WORK ITEM ▸
Count the lines in the records below that contain the word "presented", and give only that number.

TASK INPUTS ▸

------------------------

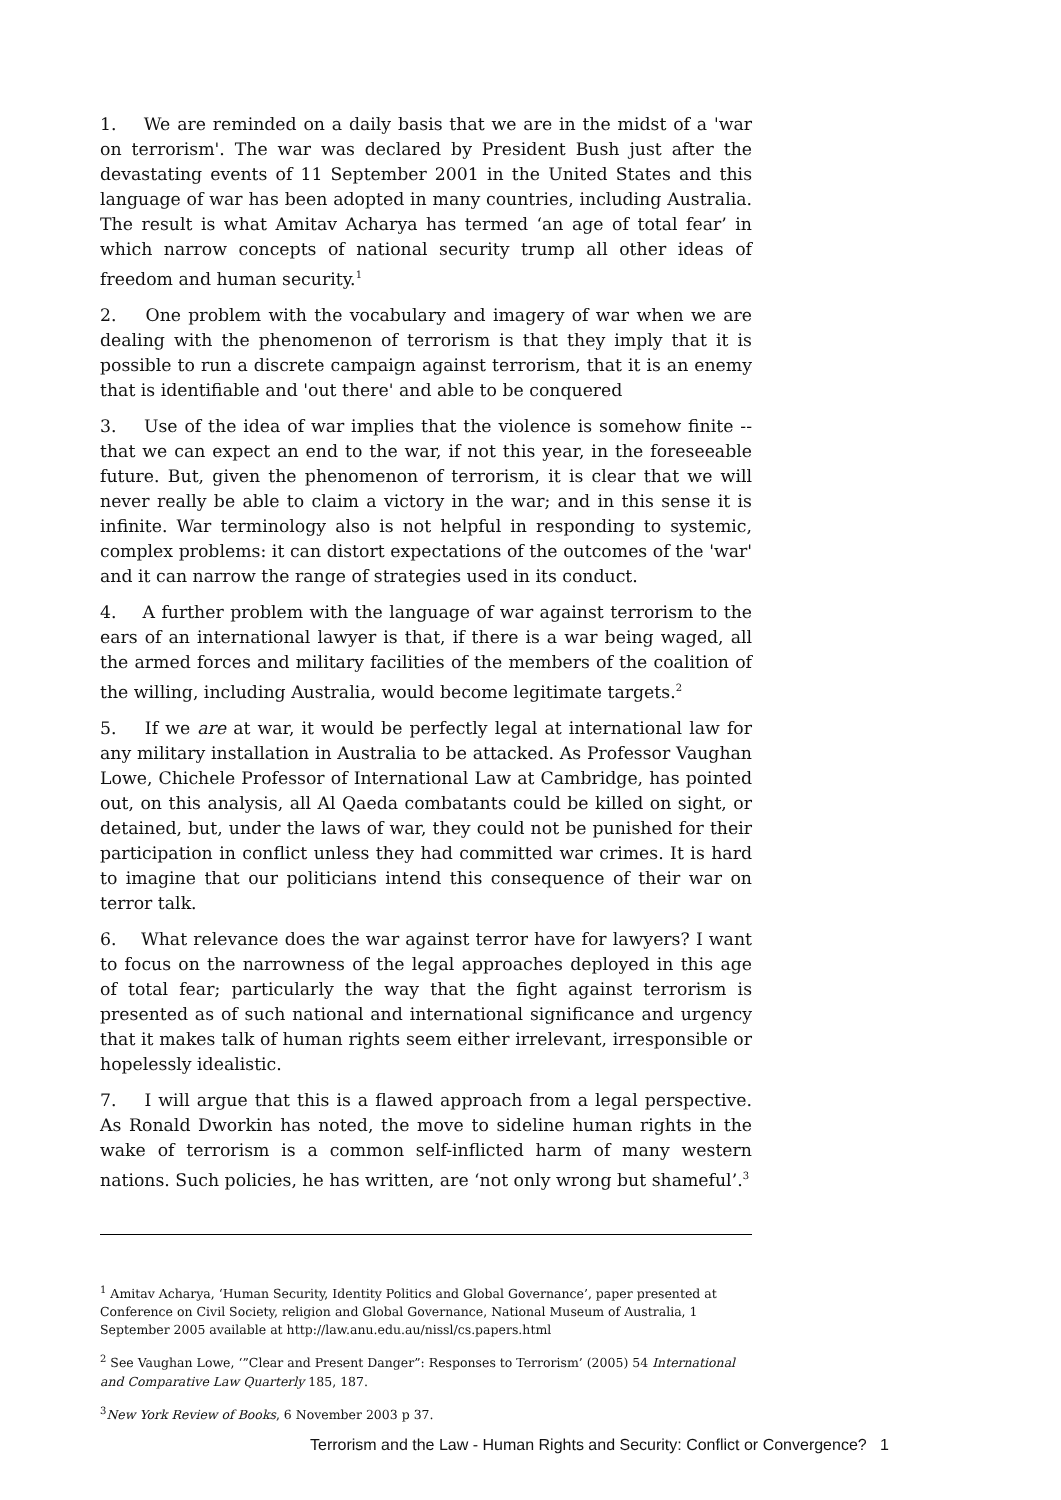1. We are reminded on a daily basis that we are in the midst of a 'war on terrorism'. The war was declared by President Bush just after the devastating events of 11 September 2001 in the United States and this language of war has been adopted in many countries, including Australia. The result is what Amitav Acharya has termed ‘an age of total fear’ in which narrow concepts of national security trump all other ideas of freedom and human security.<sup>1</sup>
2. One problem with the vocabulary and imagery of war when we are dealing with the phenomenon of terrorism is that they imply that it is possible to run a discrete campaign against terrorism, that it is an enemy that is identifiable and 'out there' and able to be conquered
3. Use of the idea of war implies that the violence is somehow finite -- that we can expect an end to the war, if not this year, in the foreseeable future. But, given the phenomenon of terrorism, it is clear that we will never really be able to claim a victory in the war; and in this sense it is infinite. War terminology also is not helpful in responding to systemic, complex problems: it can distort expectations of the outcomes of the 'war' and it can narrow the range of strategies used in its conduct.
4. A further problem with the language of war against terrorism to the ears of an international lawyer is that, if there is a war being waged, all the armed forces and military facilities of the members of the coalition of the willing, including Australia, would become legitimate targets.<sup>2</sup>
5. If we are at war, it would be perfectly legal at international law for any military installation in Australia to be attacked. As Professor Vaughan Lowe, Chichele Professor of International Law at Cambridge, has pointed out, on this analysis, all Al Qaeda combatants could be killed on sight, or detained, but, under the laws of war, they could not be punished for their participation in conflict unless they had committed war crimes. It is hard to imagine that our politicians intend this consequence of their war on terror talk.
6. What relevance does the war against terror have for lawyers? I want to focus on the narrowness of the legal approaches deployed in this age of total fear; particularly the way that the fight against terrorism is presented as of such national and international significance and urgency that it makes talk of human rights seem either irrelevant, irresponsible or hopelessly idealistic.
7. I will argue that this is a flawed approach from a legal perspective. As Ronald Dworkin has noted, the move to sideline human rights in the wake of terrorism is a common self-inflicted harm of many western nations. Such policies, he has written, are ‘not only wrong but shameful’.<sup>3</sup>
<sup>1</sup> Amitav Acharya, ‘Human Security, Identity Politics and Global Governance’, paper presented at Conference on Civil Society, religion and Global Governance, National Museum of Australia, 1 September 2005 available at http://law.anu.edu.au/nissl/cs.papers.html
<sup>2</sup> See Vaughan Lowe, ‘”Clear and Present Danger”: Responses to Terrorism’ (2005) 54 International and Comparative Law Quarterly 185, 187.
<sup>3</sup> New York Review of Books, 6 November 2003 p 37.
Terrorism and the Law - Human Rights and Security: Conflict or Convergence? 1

------------------------

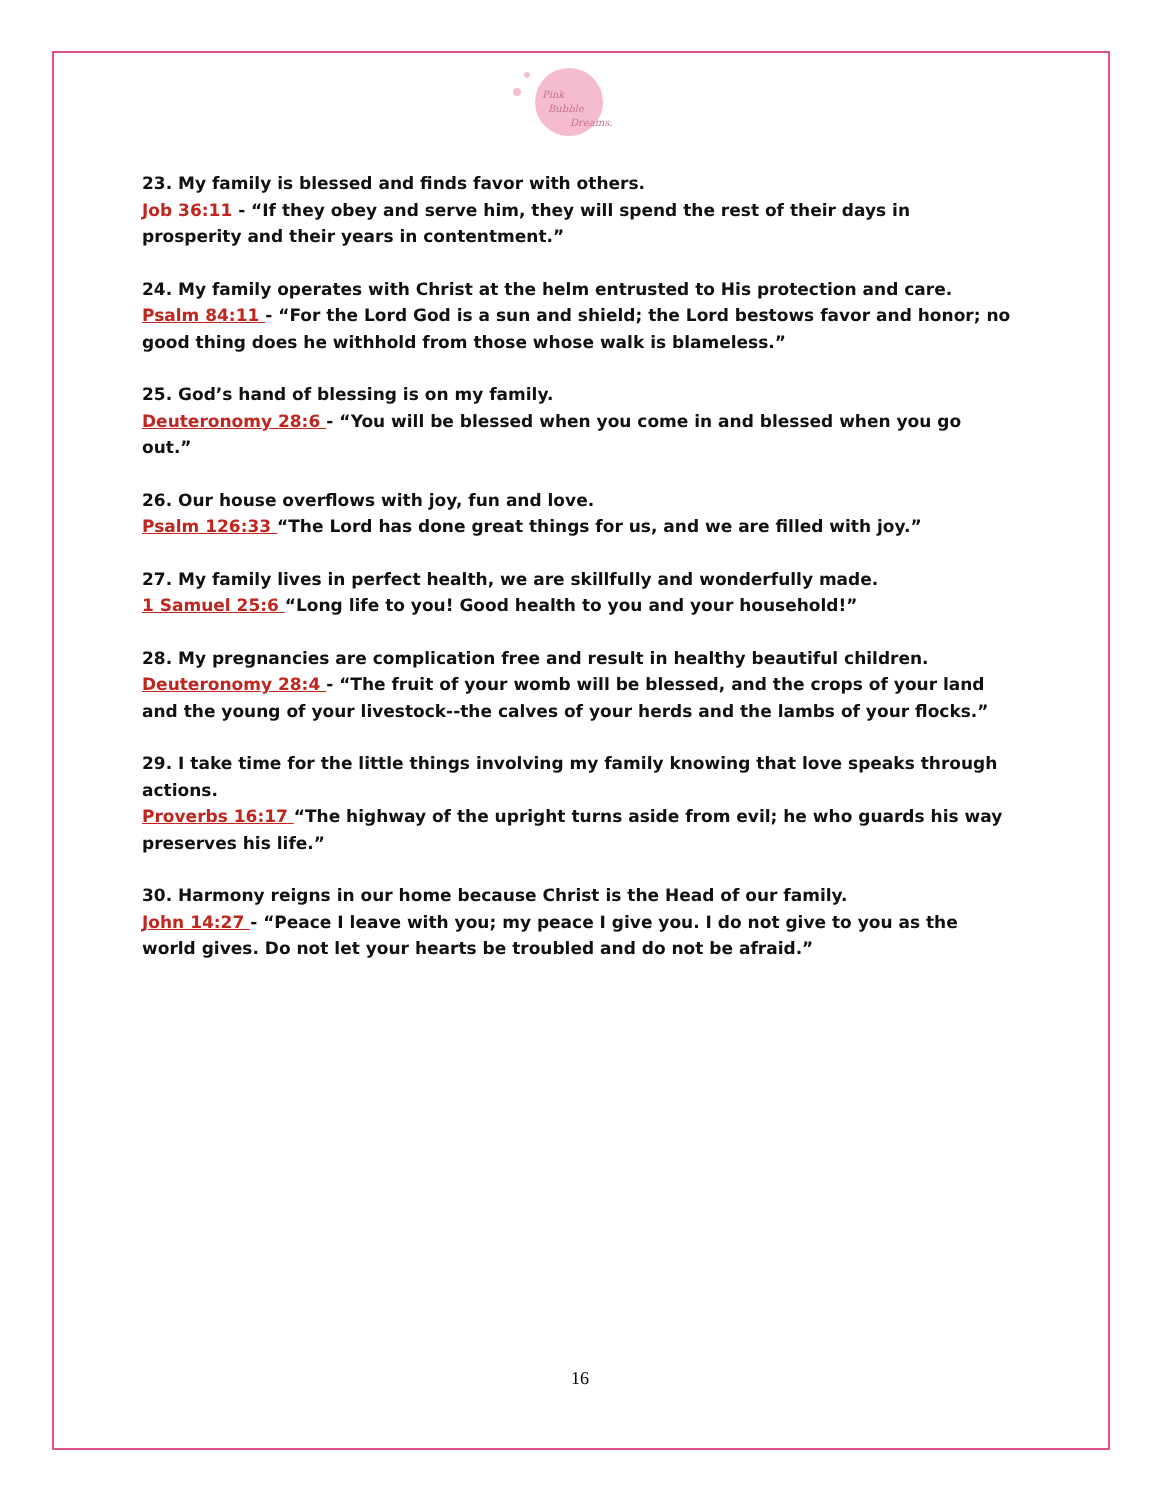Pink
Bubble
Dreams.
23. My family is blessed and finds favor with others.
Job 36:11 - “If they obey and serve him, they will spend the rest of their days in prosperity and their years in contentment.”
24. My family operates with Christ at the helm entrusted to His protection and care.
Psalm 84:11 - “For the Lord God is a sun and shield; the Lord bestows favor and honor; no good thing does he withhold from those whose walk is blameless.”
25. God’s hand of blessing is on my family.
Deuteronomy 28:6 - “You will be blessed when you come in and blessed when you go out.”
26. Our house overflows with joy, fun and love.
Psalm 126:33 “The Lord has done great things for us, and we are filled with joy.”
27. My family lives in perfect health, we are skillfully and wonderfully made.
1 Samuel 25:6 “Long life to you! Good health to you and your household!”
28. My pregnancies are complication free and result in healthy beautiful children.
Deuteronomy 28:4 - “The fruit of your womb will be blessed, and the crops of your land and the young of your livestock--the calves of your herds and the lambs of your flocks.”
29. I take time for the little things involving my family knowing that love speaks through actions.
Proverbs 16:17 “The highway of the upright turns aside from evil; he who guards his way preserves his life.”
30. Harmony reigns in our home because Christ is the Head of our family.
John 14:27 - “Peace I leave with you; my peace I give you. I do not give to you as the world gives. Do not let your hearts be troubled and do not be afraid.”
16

------------------------

EXPECTED OUTPUT ▸
2